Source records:
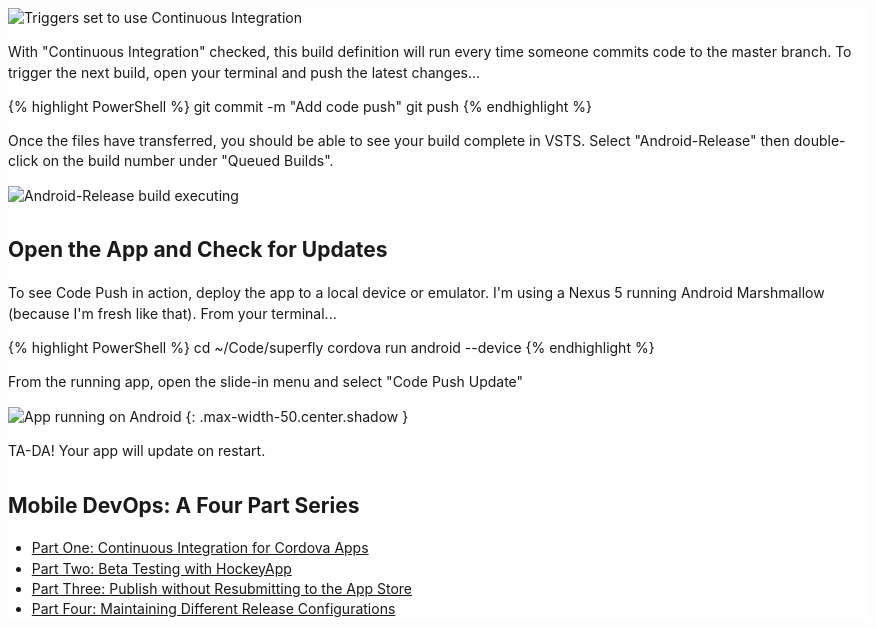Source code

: ![Triggers set to use Continuous Integration](/assets/2016-05-01-triggers.png)

With "Continuous Integration" checked, this build definition will run every time someone commits code to the master branch. To trigger the next build, open your terminal and push the latest changes...

{% highlight PowerShell %}
git commit -m "Add code push"
git push
{% endhighlight %}

Once the files have transferred, you should be able to see your build complete in VSTS. Select "Android-Release" then double-click on the build number under "Queued Builds". 

![Android-Release build executing](/assets/2016-05-01-queued-build.png)

## Open the App and Check for Updates
To see Code Push in action, deploy the app to a local device or emulator. I'm using a Nexus 5 running Android Marshmallow (because I'm fresh like that). From your terminal...

{% highlight PowerShell %}
cd ~/Code/superfly
cordova run android --device
{% endhighlight %}

From the running app, open the slide-in menu and select "Code Push Update"

![App running on Android](/assets/2016-05-01-app.png)
{: .max-width-50.center.shadow }

TA-DA! Your app will update on restart. 

## Mobile DevOps: A Four Part Series

* [Part One: Continuous Integration for Cordova Apps][pi]
* [Part Two: Beta Testing with HockeyApp][pii]
* [Part Three: Publish without Resubmitting to the App Store][piii]
* [Part Four: Maintaining Different Release Configurations][piv]

[ci]: /2016/04/25/continuous-integration-for-cordova-apps.html 
[sample]: http://github.com/ryanjsalva/superfly
[cordova]: http://cordova.apache.org
[rn]: https://facebook.github.io/react-native/
[deploy]: http://ionic.io/#major-feature-deploy
[hydrate]: http://docs.build.phonegap.com/en_US/tools_hydration.md.html
[codepush]: http://codepush.tools
[plugin]: https://www.npmjs.com/package/cordova-plugin-code-push
[whitelist]: https://github.com/apache/cordova-plugin-whitelist
[csp]: http://taco.visualstudio.com/en-us/docs/cordova-security-whitlists/
[docs]: https://microsoft.github.io/code-push/docs/getting-started.html
[parttwo]: /2016/04/26/beta-testing-with-hockeyapp.html
[semver]: http://semver.org/
[pi]: /2016/04/25/continuous-integration-for-cordova-apps.html
[pii]: /2016/04/26/beta-testing-with-hockeyapp.html
[piii]: /2016/05/01/publish-without-resubmitting-to-the-app-store.html
[piv]: /2016/05/07/maintaining-different-release-configurations.html
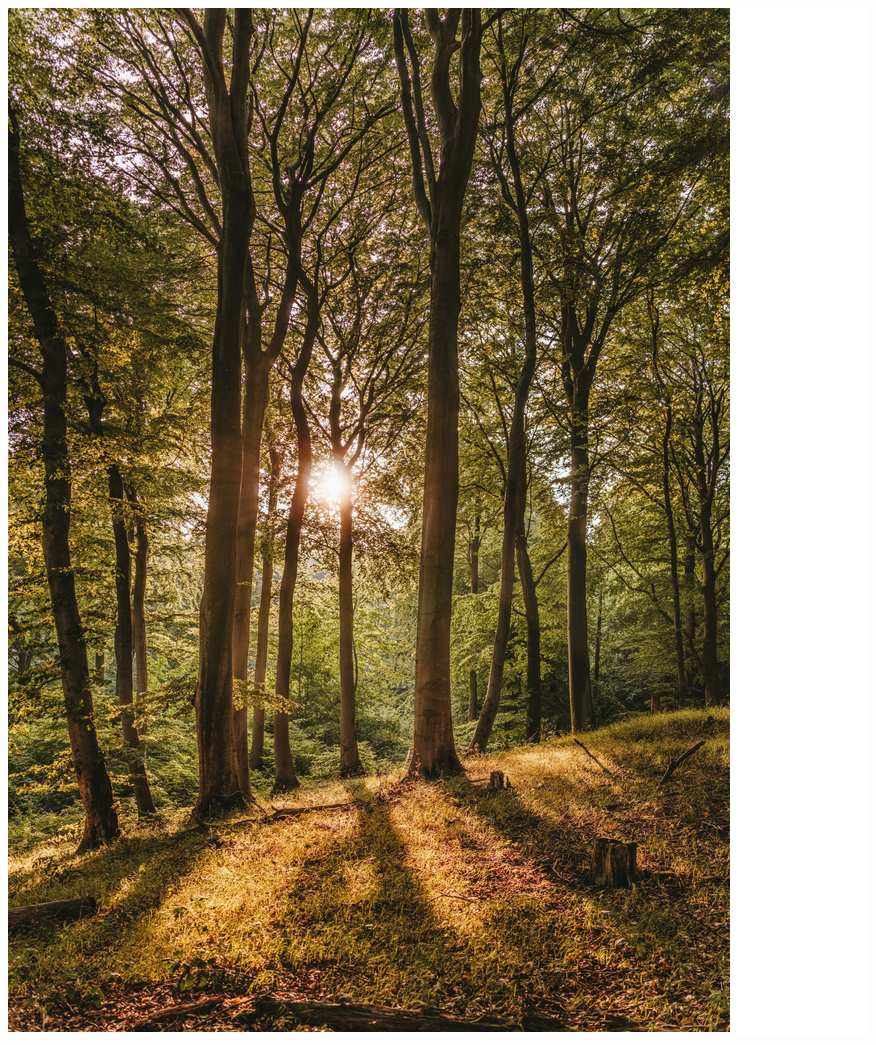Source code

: ![Foto de uma floresta (autoria de Felix Mittermeier)](assets/pexels-felix-mittermeier-1459534_(1).jpg)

◆ **What you need to do**
State the number of lines in the data that include the string "From", and add nothing else.

◆ **Your solution**
2